# To do
Omit the images and reproduce the rest of the entries exactly.

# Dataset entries
########################################
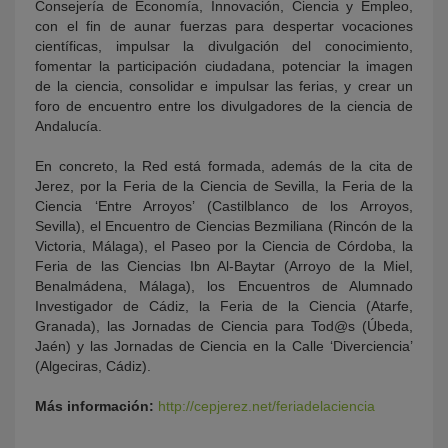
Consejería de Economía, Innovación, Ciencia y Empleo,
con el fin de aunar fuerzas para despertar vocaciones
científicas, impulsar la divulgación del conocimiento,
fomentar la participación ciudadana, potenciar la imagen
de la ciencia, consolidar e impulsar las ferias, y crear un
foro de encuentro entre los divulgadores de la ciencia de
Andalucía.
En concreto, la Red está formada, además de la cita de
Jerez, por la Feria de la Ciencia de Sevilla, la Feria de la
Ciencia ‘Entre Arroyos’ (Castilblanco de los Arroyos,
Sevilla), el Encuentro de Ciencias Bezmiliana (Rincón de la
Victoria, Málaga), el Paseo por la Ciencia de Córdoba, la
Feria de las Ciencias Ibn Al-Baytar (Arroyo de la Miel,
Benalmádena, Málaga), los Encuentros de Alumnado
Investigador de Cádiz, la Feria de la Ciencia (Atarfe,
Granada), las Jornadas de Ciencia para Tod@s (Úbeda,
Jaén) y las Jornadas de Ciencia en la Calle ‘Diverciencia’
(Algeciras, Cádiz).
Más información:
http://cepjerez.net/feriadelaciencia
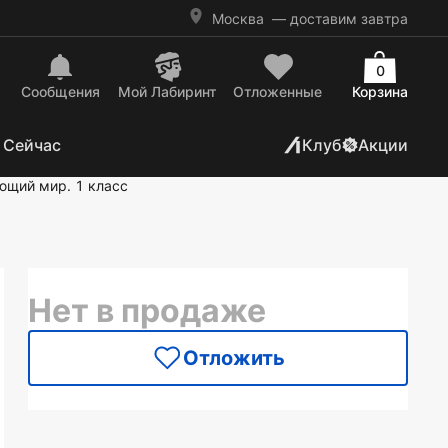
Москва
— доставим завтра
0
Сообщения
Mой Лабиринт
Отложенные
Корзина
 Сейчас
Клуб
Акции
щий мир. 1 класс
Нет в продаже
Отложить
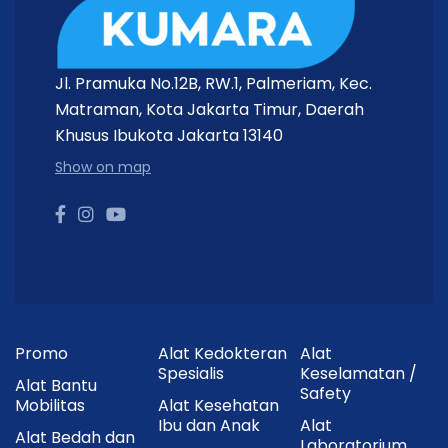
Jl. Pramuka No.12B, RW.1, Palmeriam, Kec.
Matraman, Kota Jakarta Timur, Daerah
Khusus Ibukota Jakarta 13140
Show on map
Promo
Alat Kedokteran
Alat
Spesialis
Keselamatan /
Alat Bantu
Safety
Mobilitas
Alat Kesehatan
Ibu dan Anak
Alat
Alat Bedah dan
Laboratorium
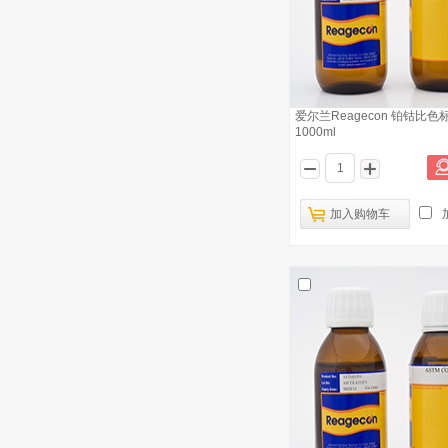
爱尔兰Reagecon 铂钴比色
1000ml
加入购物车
########################################
# Task result
Consejería de Economía, Innovación, Ciencia y Empleo,
con el fin de aunar fuerzas para despertar vocaciones
científicas, impulsar la divulgación del conocimiento,
fomentar la participación ciudadana, potenciar la imagen
de la ciencia, consolidar e impulsar las ferias, y crear un
foro de encuentro entre los divulgadores de la ciencia de
Andalucía.
En concreto, la Red está formada, además de la cita de
Jerez, por la Feria de la Ciencia de Sevilla, la Feria de la
Ciencia ‘Entre Arroyos’ (Castilblanco de los Arroyos,
Sevilla), el Encuentro de Ciencias Bezmiliana (Rincón de la
Victoria, Málaga), el Paseo por la Ciencia de Córdoba, la
Feria de las Ciencias Ibn Al-Baytar (Arroyo de la Miel,
Benalmádena, Málaga), los Encuentros de Alumnado
Investigador de Cádiz, la Feria de la Ciencia (Atarfe,
Granada), las Jornadas de Ciencia para Tod@s (Úbeda,
Jaén) y las Jornadas de Ciencia en la Calle ‘Diverciencia’
(Algeciras, Cádiz).
Más información:
http://cepjerez.net/feriadelaciencia
Москва
— доставим завтра
0
Сообщения
Mой Лабиринт
Отложенные
Корзина
 Сейчас
Клуб
Акции
щий мир. 1 класс
Нет в продаже
Отложить
Jl. Pramuka No.12B, RW.1, Palmeriam, Kec.
Matraman, Kota Jakarta Timur, Daerah
Khusus Ibukota Jakarta 13140
Show on map
Promo
Alat Kedokteran
Alat
Spesialis
Keselamatan /
Alat Bantu
Safety
Mobilitas
Alat Kesehatan
Ibu dan Anak
Alat
Alat Bedah dan
Laboratorium
爱尔兰Reagecon 铂钴比色
1000ml
加入购物车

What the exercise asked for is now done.